I capelli bianchi non sono una vergogna né tanto meno un marchio imbarazzante che testimonia gli anni che si hanno, bensì una tremenda seccatura. Contrariamente a quanto crede l’opinione comune, infatti, i capelli bianchi non sono direttamente collegati all’età oppure alla vecchiaia (che però è la prima cosa che viene in mente quanto si parla di capelli bianchi o si vedono spuntare i primi sulla propria chioma, che fino a quel momento era stata perfetta e lucente nel suo splendore tutto naturale): non è raro infatti che i primi capelli bianchi spuntino già a trentanni, o addirittura e venti; così come ci sono alcuni fortunati (pochi in realtà) che anche a cinquantanni non presentano traccia di capelli bianchi. La genetica fa molto, e gli studiosi sono concordi nel ritenere che anche per quanto riguarda i capelli bianchi conti molti il patrimonio genetico familiare per quanto riguarda l’età in cui compaiono e la loro entità. A prescindere però dalle cause che ne determinano l’insorgenza, i capelli bianchi – soprattutto se precoci – vengono considerati un problema estetico non da poco, a maggior ragione per le donne; se infatti un uomo brizzolato ancora oggi viene comunemente considerato sexy (anche se a onor del vero sono sempre di più gli uomini che non sopportano i capelli bianchi, e che come le donne optano per tingerseli), una donna brizzolata raramente si sente portatrice di un sex appeal fuori dal comune, a meno che non sia molto sicura di sé o semplicemente decida di farsi portatrice di nuove mode, magari tingendo anche il resto dei capelli di bianco-grigio, come tra l’altro proponeva anche una seguitissima moda di non molto tempo fa.
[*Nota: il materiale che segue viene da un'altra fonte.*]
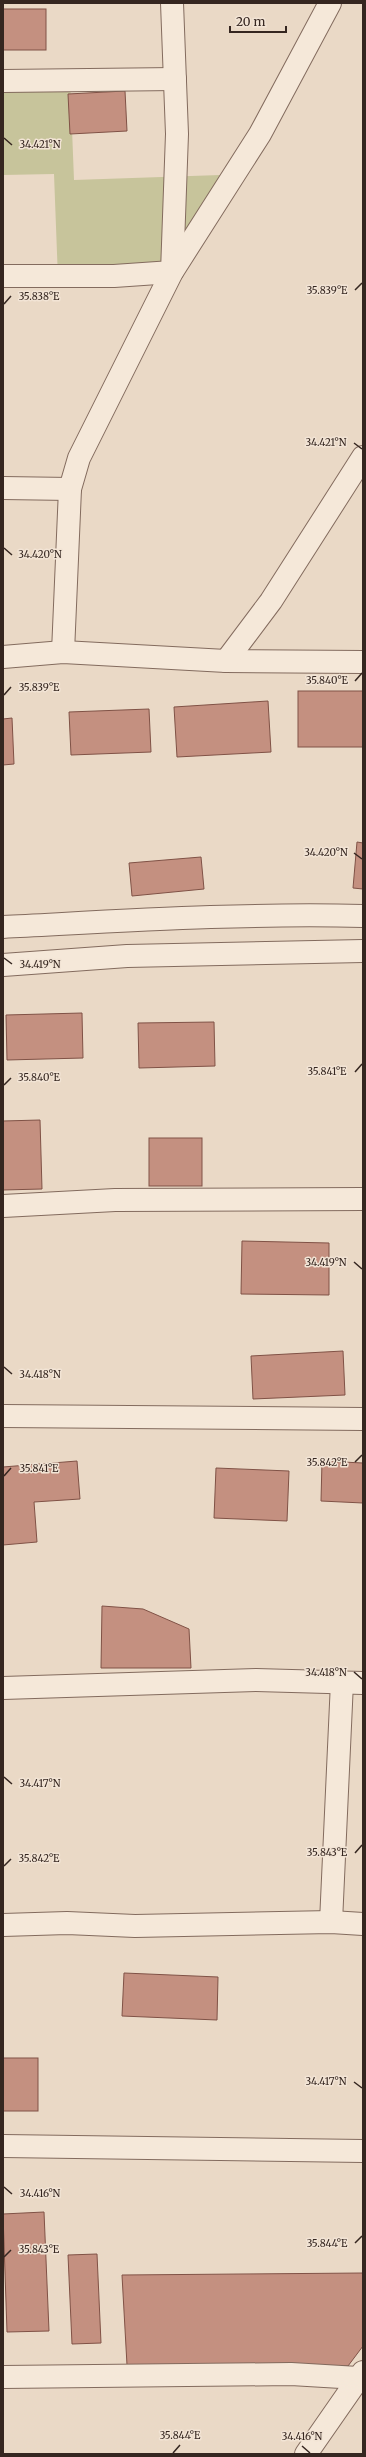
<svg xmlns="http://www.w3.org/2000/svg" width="366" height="2457" viewBox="0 0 366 2457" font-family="Merriweather,serif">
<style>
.green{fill:#c7c49b}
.building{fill:#c49080;stroke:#805246}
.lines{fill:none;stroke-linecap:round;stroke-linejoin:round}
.minor-casing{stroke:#836b5e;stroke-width:24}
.minor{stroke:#f5e8d9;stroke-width:22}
.ticks{fill:none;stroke:#352620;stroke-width:1.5}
.ticks-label{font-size:10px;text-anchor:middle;fill:#352620;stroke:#f2e4d5;stroke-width:3;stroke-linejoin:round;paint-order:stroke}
</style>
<rect width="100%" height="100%" fill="#ead9c6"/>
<path class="green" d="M 70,78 L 74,180 L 220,175 L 167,275 L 58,279 L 54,174 L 3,175 L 3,80 Z"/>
<g class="building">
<rect x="3" y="9" width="43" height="41"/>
<path d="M 125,91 L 127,131 L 70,134 L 68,94 Z"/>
<rect x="298" y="691" width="65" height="56"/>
<path d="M 268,701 L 271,752 L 177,757 L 174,707 Z"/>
<path d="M 149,709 L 151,752 L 71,755 L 69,712 Z"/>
<path d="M 12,718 L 14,764 L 3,765 L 3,719 Z"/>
<path d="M 357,842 L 363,843 L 363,889 L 353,888 Z"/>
<path d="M 201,857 L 204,889 L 132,896 L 129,863 Z"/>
<path d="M 82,1013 L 83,1058 L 7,1060 L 6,1015 Z"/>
<path d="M 214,1022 L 215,1066 L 139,1068 L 138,1023 Z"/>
<path d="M 40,1120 L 42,1189 L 3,1190 L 3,1121 Z"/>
<rect x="149" y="1138" width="53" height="48"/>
<path d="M 242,1241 L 329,1243 L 329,1295 L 241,1294 Z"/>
<path d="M 343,1351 L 345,1395 L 253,1399 L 251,1356 Z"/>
<path d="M 77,1461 L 80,1499 L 34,1502 L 37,1542 L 3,1545 L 3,1467 Z"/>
<path d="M 322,1461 L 363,1463 L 363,1503 L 321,1501 Z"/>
<path d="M 216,1468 L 289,1471 L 287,1521 L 214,1518 Z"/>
<path d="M 102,1606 L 143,1609 L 189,1629 L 191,1668 L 101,1668 Z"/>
<path d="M 124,1973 L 218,1977 L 217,2020 L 122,2016 Z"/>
<rect x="3" y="2058" width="35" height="53"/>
<path d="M 44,2212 L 49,2331 L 7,2332 L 3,2214 Z"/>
<path d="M 97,2254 L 101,2343 L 72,2344 L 68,2255 Z"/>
<path d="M 363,2273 L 363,2346 L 348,2366 L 127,2365 L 122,2275 Z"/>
</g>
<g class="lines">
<defs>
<g id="minor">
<path d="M 3,81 L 175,79"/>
<path d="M 3,276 L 114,276 L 172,272 L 177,134 L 172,3"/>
<path d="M 3,488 L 70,489"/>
<path d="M 63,652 L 70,489 L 79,458 L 172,272 L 260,134 L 330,3"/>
<path d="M 3,657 L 63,652 L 226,661 L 363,662"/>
<path d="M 226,661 L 271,601 L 363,457"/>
<path d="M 3,927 C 123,921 243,913 363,916"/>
<path d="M 3,965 L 127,956 L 363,951"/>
<path d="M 3,1206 L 115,1200 L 363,1199"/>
<path d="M 3,1416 L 363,1419"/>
<path d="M 3,1688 L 256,1680 L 363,1683"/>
<path d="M 331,1922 L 342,1682"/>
<path d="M 3,1925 L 67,1923 L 135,1926 L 331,1922 L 363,1924"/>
<path d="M 3,2146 L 363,2151"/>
<path d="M 3,2377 L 291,2374 L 358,2378"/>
<path d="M 306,2454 L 363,2372"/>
</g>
</defs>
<use href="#minor" class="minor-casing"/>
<use href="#minor" class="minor"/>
</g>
<path class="ticks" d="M 4,138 L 12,145M 355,290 L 362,283M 4,304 L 11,296M 354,443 L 362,449M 4,548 L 12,555M 355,681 L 362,673M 4,695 L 11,687M 354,853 L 362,859M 4,958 L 12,964M 355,1072 L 362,1064M 4,1085 L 11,1078M 354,1262 L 362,1269M 4,1367 L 12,1374M 355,1462 L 362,1455M 4,1476 L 11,1468M 354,1672 L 362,1679M 4,1777 L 12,1784M 355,1853 L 362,1845M 4,1866 L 11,1859M 354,2082 L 362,2088M 4,2187 L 12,2194M 355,2243 L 362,2236M 4,2257 L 11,2250M 302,2446 L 310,2453M 173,2453 L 180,2445"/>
<g class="ticks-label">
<text x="40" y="148">34.421°N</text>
<text x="327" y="294">35.839°E</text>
<text x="39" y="300">35.838°E</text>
<text x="326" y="446">34.421°N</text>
<text x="40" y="558">34.420°N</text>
<text x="327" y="684">35.840°E</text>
<text x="39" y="691">35.839°E</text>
<text x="326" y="856">34.420°N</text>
<text x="40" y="968">34.419°N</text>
<text x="327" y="1075">35.841°E</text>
<text x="39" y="1081">35.840°E</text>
<text x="326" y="1266">34.419°N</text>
<text x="40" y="1378">34.418°N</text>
<text x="327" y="1466">35.842°E</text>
<text x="39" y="1472">35.841°E</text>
<text x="326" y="1676">34.418°N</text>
<text x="40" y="1787">34.417°N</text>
<text x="327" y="1856">35.843°E</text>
<text x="39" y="1862">35.842°E</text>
<text x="326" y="2085">34.417°N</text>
<text x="40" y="2197">34.416°N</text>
<text x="327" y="2247">35.844°E</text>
<text x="39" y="2253">35.843°E</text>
<text x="180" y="2439">35.844°E</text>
<text x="302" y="2440">34.416°N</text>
</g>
<rect width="366" height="2457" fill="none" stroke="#352620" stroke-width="8"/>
<path d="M230 26v6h56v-6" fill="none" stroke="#352620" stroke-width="2"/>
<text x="236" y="26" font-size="12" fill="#352620" stroke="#f2e4d5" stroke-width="3" paint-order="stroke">20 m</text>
</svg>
Che fare dunque quando si scoprono i primi capelli bianchi, tanti e pochi che siano, e non si ha alcuna intenzione di tenerseli?! Ovviamente la soluzione principale è rappresentata dalla colorazione coprente brillante e luminosa, dalle tinte, le quali rispetto a un tempo non solo non danneggiano il capello – anzi lo nutrono, aggiungendo alla funzione colorante anche una funzione riparatrice, nutriente e ricostituente – ma hanno anche il pregio di donare alla chioma un colore per niente artificiale, che al contrario appare molto naturale, brillante, ricco di sfumature e al tempo stesso omogeneo. Ciò è valido sia per i colori più chiari, quelli che vanno dal biondo al castano ramato o al temibile biondo cenere, un tempo estremamente difficile da ottenere senza rischiare un effetto artificiale e che armonizzava ben poco con l’epidermide, ma anche per i colori scuri e omogenei come il nero, colore difficile da portare ma ancor di più da ottenere con le tinte, che tuttavia grazie ai moderni prodotti in commercio è sempre più naturale, brillante, ricco di riflessi anche settimane dopo che si è effettuata l’ultima tinta.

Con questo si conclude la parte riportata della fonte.